Having a household that is 75% celiac (requiring a gluten-free diet) I follow the blog of the Gluten-Free Girl. She has two tattoos on her wrists; one that says yes and one that says breathe. (For more on the latter, go here.) When I first read her post about the tattoo that said yes, I thought to myself, “I need to get one that says no.” That way, I rationalized, I can just flash my wrist when I feel the word yes rising from my throat. As in, “Yes, I’ll volunteer to do that,” or “Yes, I think I have enough time to do that work for you,” or “Yes, I’ll do [insert activity here],” and so on. I’m sure you get the picture. I’ve also thought about carrying around a small placard that says no. That way I can just flash the word around—like the auction-goers flash around their numbers on those little paddles—without actually having to say it.
But this year I am going to try to say no a little bit more.
I swear I chose this week’s word before I saw this, but I felt supported (vindicated, perhaps?) by my choice when I found it.
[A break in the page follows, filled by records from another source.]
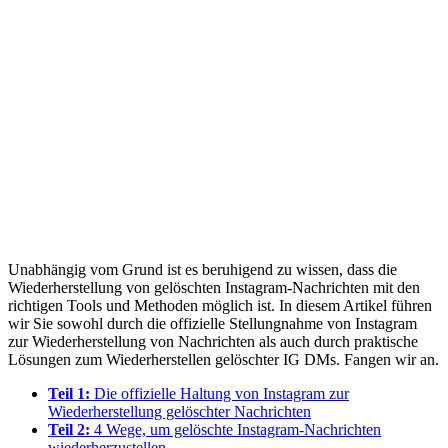
Unabhängig vom Grund ist es beruhigend zu wissen, dass die
Wiederherstellung von gelöschten Instagram-Nachrichten mit den
richtigen Tools und Methoden möglich ist. In diesem Artikel führen
wir Sie sowohl durch die offizielle Stellungnahme von Instagram
zur Wiederherstellung von Nachrichten als auch durch praktische
Lösungen zum Wiederherstellen gelöschter IG DMs. Fangen wir an.
Teil 1:
Die offizielle Haltung von Instagram zur
Wiederherstellung gelöschter Nachrichten
Teil 2:
4 Wege, um gelöschte Instagram-Nachrichten
wiederherzustellen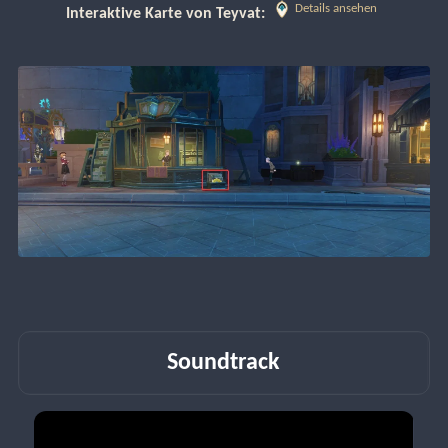
Details ansehen
Interaktive Karte von Teyvat: 
Soundtrack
My primary goal in this effort to say no more often, is so I can better focus on the many things that I’ve already said yes to. There are are the big things that I’ve said yes to over the past two decades: being married, having children, investing in a house and large garden, starting a business (and a new job), starting a master’s degree, volunteering for local community organizations. All of these things need my attention. And in 2012, they’re going to get it.
I also need to say no more because I said yes to something that is going to change my reality, at least for the short term, in a fairly big way. When my husband asked how I’d feel about him fulfilling a personal dream to work in the north, I said Sure, why not. And by north, I mean north. This change is coming up quickly, so no doubt there will be more about it here, but, for now, we’re making lists and packing and imagining what the spring will bring. (And, no, I’m not going. At least not now.)
No is also a good word for me to focus on, because for this past year (and before, but over the last year it’s been very strong), I’ve been feeling the need to say no to stuff. I’ve been craving clean, open spaces; blank walls; less clutter. Purging, de-cluttering, acquiring less (and this means through thrifting too, one of my diversions) will help. Paul J. says it well so I don’t have to. (Thanks for the inspiration, Paul!)
i don’t feel this is an exercise in depravity … i just want to move past the feeling like i need to keep buying things, owning things, and having things to be fulfilled. the real goal is to reduce worthless items, while increasing things like experiences, self-improvement and happiness.